- **WHAT IS NEEDED**:
The records that follow are to be repeated exactly, with the pictures removed.
*** AVAILABLE RECORDS
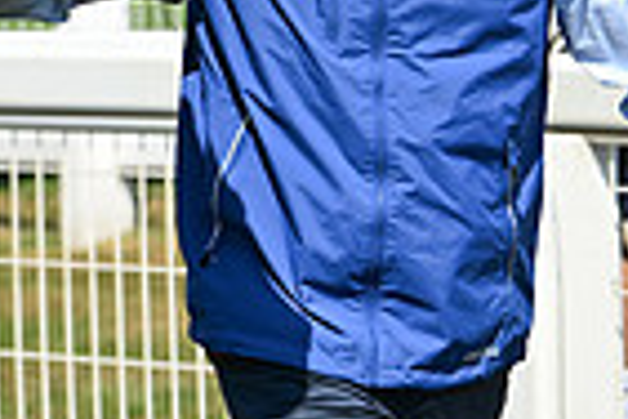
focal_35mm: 515
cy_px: -292
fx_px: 8983
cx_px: -637
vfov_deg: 2.7
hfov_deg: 4.0
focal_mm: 125
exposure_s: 1/2500
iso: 400
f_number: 5
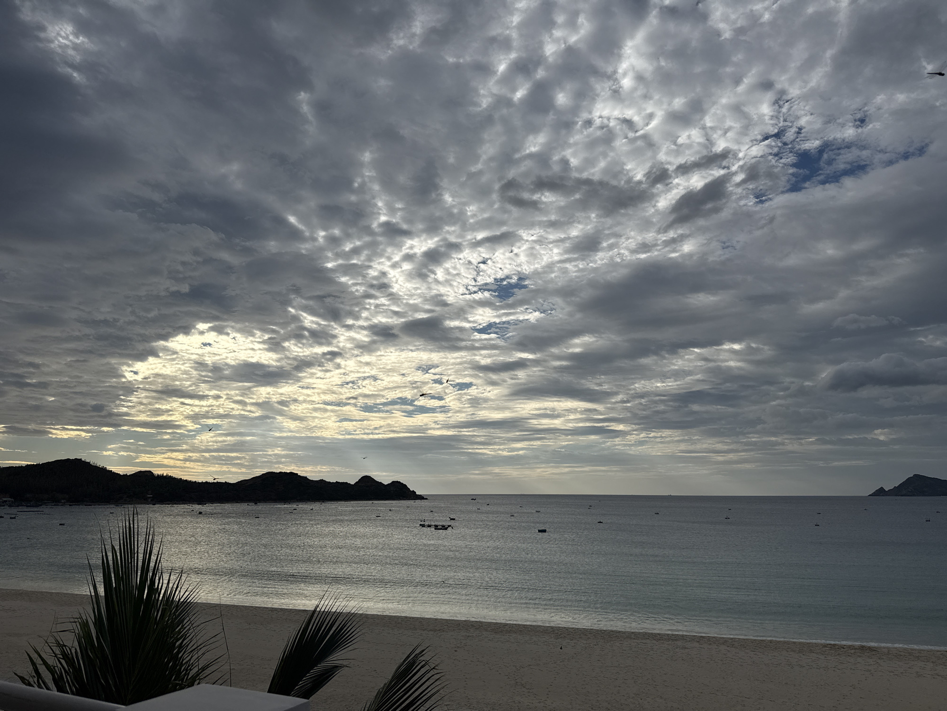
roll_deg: -0.3
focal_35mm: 24
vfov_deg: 56.8
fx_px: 657
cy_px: 356
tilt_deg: +11.4
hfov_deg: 71.6
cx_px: 474
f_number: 1.78
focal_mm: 6.76
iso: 80
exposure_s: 1/10309
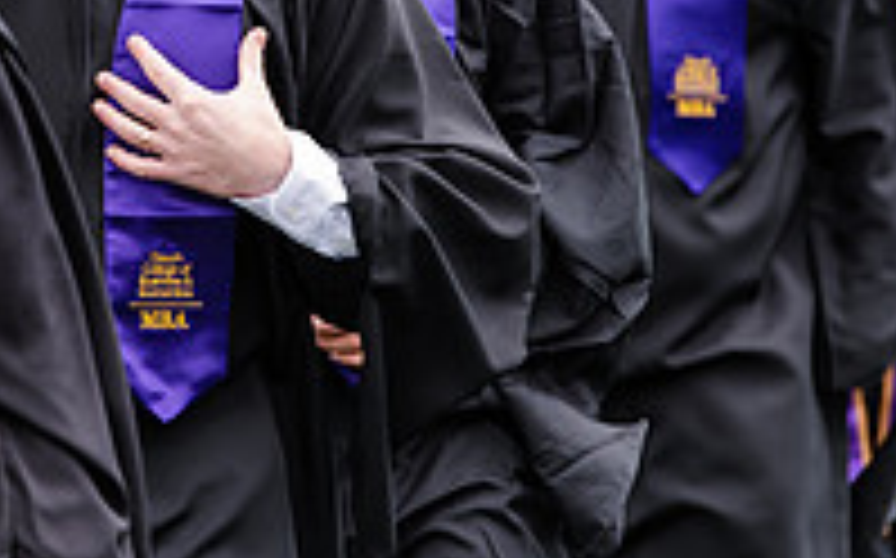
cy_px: -38
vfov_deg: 2.3
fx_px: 13785
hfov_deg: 3.7
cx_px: 135
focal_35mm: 565
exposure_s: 1/640
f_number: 5
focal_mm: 190
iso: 400
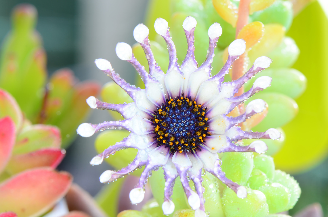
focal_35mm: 158
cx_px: 164
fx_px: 1432
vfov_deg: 8.7
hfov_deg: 13.1
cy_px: 108
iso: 100
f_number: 18
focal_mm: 105
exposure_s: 1/4
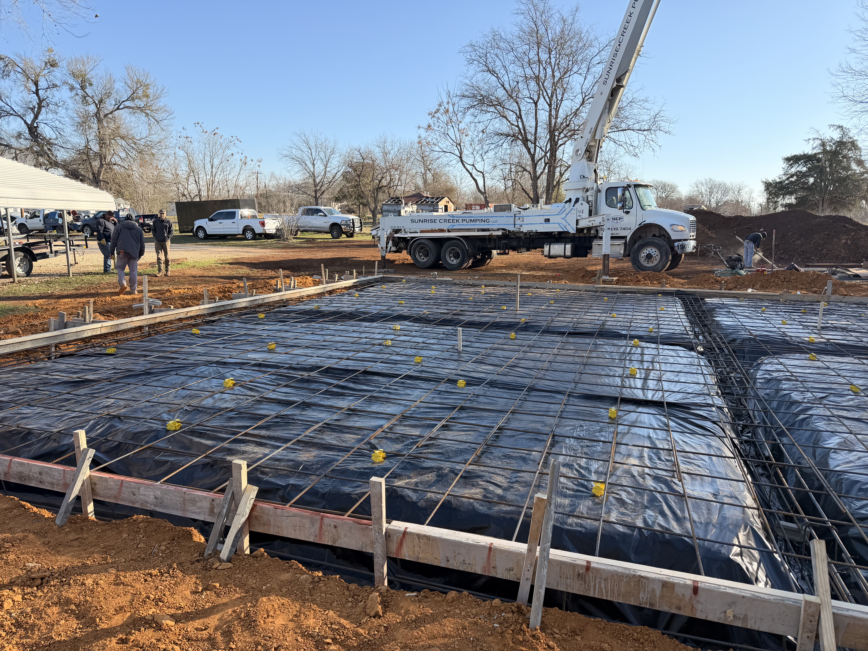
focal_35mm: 24
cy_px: 326
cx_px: 434
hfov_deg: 71.6
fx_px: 602
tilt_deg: -8.8
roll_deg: -0.7
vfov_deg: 56.8
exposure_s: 1/1464
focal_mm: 6.76
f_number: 1.78
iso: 80
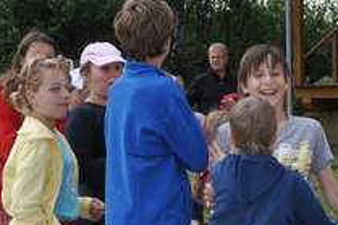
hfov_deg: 13.7
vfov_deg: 9.2
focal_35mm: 149
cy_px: 172
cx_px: 296
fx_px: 1398
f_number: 10
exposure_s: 1/200
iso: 200
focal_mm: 26
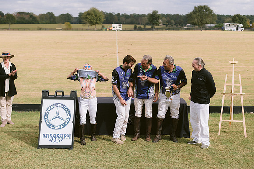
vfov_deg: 23.7
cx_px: 128
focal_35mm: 57
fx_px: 404
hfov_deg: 34.9
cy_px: 73
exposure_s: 1/8000
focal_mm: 50
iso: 200
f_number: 2.8
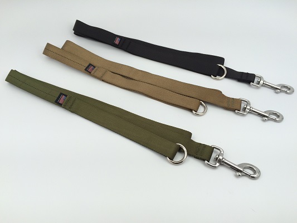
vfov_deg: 48.2
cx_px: 148
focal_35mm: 29
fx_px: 249
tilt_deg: -50.7
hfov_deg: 61.6
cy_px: 112
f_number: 2.2
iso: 32
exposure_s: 1/191
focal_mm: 4.15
******
- **SOLUTION TO THIS EXERCISE**:
focal_35mm: 515
cy_px: -292
fx_px: 8983
cx_px: -637
vfov_deg: 2.7
hfov_deg: 4.0
focal_mm: 125
exposure_s: 1/2500
iso: 400
f_number: 5
roll_deg: -0.3
focal_35mm: 24
vfov_deg: 56.8
fx_px: 657
cy_px: 356
tilt_deg: +11.4
hfov_deg: 71.6
cx_px: 474
f_number: 1.78
focal_mm: 6.76
iso: 80
exposure_s: 1/10309
cy_px: -38
vfov_deg: 2.3
fx_px: 13785
hfov_deg: 3.7
cx_px: 135
focal_35mm: 565
exposure_s: 1/640
f_number: 5
focal_mm: 190
iso: 400
focal_35mm: 158
cx_px: 164
fx_px: 1432
vfov_deg: 8.7
hfov_deg: 13.1
cy_px: 108
iso: 100
f_number: 18
focal_mm: 105
exposure_s: 1/4
focal_35mm: 24
cy_px: 326
cx_px: 434
hfov_deg: 71.6
fx_px: 602
tilt_deg: -8.8
roll_deg: -0.7
vfov_deg: 56.8
exposure_s: 1/1464
focal_mm: 6.76
f_number: 1.78
iso: 80
hfov_deg: 13.7
vfov_deg: 9.2
focal_35mm: 149
cy_px: 172
cx_px: 296
fx_px: 1398
f_number: 10
exposure_s: 1/200
iso: 200
focal_mm: 26
vfov_deg: 23.7
cx_px: 128
focal_35mm: 57
fx_px: 404
hfov_deg: 34.9
cy_px: 73
exposure_s: 1/8000
focal_mm: 50
iso: 200
f_number: 2.8
vfov_deg: 48.2
cx_px: 148
focal_35mm: 29
fx_px: 249
tilt_deg: -50.7
hfov_deg: 61.6
cy_px: 112
f_number: 2.2
iso: 32
exposure_s: 1/191
focal_mm: 4.15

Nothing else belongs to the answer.